Whilst auctions were not quite as busy during Lockdown-2, our Editorial team noted that buyer behaviour was generally the same as the month before. Cars that had condition grades towards the upper end of the scale and requiring work were out of favour, only selling if they represented a real bargain, often struggling to attract any bids at all. Desirable stock remains popular, and feedback suggested that late plate cars performed better than would usually be expected. This is likely to be, at least in part, due to this year’s much lower new car registrations and the extended lead times for new car supply – both factors that make an “almost new” car a more appealing prospect than it may have been in more “normal” times.
Despite the substantial growth in registrations of alternative fuelled cars in the new market, it appears that the used market is yet to catch up. As the chart below shows, the first-time conversion rates for hybrids and BEVs continue to lag behind those of ICE cars, and it is particularly surprising for BEVs due to their relatively low volumes in the auction environment.

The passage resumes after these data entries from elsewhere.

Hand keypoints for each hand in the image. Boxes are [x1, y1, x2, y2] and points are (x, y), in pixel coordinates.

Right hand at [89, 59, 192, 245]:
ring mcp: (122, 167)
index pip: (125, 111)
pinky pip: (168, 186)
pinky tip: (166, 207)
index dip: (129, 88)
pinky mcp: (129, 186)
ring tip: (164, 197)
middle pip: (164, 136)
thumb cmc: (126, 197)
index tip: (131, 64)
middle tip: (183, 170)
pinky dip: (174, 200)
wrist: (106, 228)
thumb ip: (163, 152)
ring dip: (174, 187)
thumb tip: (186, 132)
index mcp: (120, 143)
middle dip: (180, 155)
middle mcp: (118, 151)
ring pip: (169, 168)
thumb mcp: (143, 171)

This may be due to the buyers of used cars tending to be warier of change, preferring to spend their hard-earned money on a car with a more familiar propulsion system, but it could also be due to the types of BEVs that are available on the second-hand market.
Most feature older generation technology, with real-world ranges of less than 120 miles, and whilst in reality that would be suitable for many (assuming they can charge it at home), it requires a leap of faith to move away from a petrol or diesel car that will comfortably travel 500 miles or more on a tank of fuel. It is not helped by the fact that their new contemporaries often have two to three times the range, and so many may well be adopting a “wait and see” approach to the purchase of their first second-hand battery electric vehicle.
Used Car Retail Market
It should come as no surprise that used car retail sales were down markedly in November – 32.7% less than the preceding month and 34.0% lower than November 2019. This is undoubtedly a result of the travel and contact restrictions resulting from the second lockdown, although the average value of those completed sales was 0.1% higher than that recorded for October and 4.7% higher than the same month last year. Impressively, whilst their average value increased, the average age of the cars sold also continued to increase, up to 51.3 months from the 48.6 months recorded for the previous month and 40.5 months for November 2019.

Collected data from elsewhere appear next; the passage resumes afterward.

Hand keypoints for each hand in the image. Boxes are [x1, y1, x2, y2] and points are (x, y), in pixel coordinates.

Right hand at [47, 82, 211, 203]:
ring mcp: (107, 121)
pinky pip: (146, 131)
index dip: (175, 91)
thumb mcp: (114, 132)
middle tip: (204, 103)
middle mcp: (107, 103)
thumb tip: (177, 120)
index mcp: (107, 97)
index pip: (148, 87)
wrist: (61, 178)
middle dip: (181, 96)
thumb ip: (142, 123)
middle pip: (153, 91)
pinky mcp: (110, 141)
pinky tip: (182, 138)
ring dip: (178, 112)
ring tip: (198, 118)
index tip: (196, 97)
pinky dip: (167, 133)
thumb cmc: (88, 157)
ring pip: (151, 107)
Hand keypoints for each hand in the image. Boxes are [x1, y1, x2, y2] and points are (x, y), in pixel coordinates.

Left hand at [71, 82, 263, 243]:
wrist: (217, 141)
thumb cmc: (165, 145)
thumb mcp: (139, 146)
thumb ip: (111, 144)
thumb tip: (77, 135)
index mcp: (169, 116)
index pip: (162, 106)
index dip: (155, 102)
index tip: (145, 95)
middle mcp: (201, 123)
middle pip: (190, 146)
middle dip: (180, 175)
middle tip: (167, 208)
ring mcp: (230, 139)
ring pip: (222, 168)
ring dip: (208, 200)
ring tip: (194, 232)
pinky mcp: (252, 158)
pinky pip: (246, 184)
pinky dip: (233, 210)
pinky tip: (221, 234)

Glass’s Live Retail pricing tool shows that, despite the challenges faced by the used car retail market in November, the average time a car spent on the retail forecourt was 38 days, only 2.5 days longer than in October but 4.4 days less than the 42.4 recorded for November 2019. The average discount required for the sale continued to be less than for the same month last year, down to 2.5% from 3.4%. This did represent an increase over the 1.8% recorded for October, but given the circumstances, it is still impressive.

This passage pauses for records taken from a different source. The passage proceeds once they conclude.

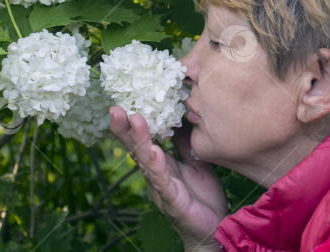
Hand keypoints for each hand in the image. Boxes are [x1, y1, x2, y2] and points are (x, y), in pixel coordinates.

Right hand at [109, 106, 226, 249]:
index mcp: (162, 164)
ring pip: (146, 161)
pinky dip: (157, 166)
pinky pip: (163, 181)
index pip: (143, 140)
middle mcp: (156, 175)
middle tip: (115, 108)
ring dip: (139, 141)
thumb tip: (180, 116)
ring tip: (134, 120)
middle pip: (136, 149)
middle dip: (124, 129)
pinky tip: (154, 152)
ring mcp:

December is usually a “challenging” month for the UK used car markets, with Christmas somewhat of a distraction and effectively making it a three-week month. For 2020 we have the added complexities of the Coronavirus-related restrictions so it is reasonable to expect a continuation of the trends seen in November. The looming spectre of Brexit and the possibility of a tariff-driven increase in the cost of new cars may help to promote the sale of younger used cars, but as that is still an unknown at the time of writing it must be added to the list of possible factors. Some buyers may well hold off on a used car purchase until the New Year, but the one thing we have learnt from 2020 is that it is anything but predictable!